Technically it should be possible to push e.g. raw 
document.head.innerHtml to any external metadata parser using native 
messaging (to deal with sites requiring authorization). However it could 
cause an alarm during review before publication of the extension to the 
browser catalogues.

> Finally, would you be interested to join efforts on metadata parsing?

Could you, please, share a bit more details on your ideas? There is some 
room for improvement, but I do not think that quality of metadata for 
ordinary sites could be dramatically better. The case that is not 
handled it all is scientific publications, unfortunately currently I 
have quite little interest in it. Definitely results should be stored in 
some structured format such as BibTeX. I have seen huge <head> elements 
describing even all references. Certainly such lists are not for 
general-purpose notes (at least without explicit request from the user), 
they should be handled by some bibliography software to display citation 
graphs in the local library. On the other hand it is not a problem to 
feed such data to some tool using native messaging protocol. I have no 
idea if various publisher provide such data in a uniform way, I just 
hope that pressure from citation indices and bibliography management 
software has positive influence on standardization.

I am not going to blow up the code with recipes for particular sites. 
However I realize that some special cases still should be handled. I am 
not ready to adapt user script model used by 
Greasemonkey/Violentmonkey/Tampermonkey. I believe, it is better to 
create dedicated extension(s) that either adds and overwrites existing 
meta elements or allows to query gathered data using sendMessage 
webextensions interface. By the way, scripts for above mentioned 
extensions could be used as well. It should alleviate cases when some 
site with insane metadata is important for particular user.
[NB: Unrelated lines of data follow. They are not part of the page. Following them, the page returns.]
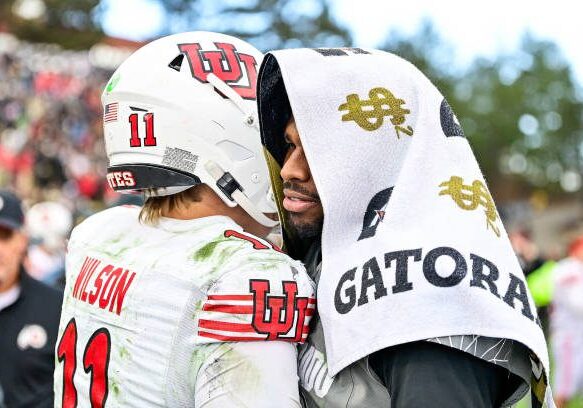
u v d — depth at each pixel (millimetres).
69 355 1697
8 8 26250
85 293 1688
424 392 1257
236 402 1418
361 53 1566
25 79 18938
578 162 36188
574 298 5754
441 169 1422
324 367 1443
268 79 1658
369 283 1364
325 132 1486
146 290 1554
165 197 1722
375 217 1444
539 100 35594
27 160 15250
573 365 5832
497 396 1391
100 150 17922
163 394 1507
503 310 1307
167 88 1688
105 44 24203
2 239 3111
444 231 1360
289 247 1699
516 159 35406
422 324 1291
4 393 3092
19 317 3111
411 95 1495
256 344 1445
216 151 1692
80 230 1859
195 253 1549
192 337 1486
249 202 1732
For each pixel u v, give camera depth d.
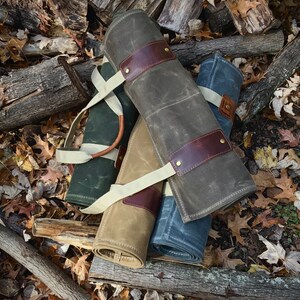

> P.S. Some links I collected myself when working on org-capture-ref. They
> might also be of interest for you:
> 
> - https://github.com/ageitgey/node-unfluff
> - https://github.com/gabceb/node-metainspector
> - https://github.com/wikimedia/html-metadata
> - https://github.com/microlinkhq/metascraper
> - https://github.com/hboisgibault/unicontent

Thank you for the links. I should have a closer look at that projects. 
E.g. I considered itemprop="author" elements but postponed 
implementation of such features. For some reason I even did not tried to 
find existing projects for metadata extraction. Maybe I still hope that 
quite simple implementation could handle most of the cases.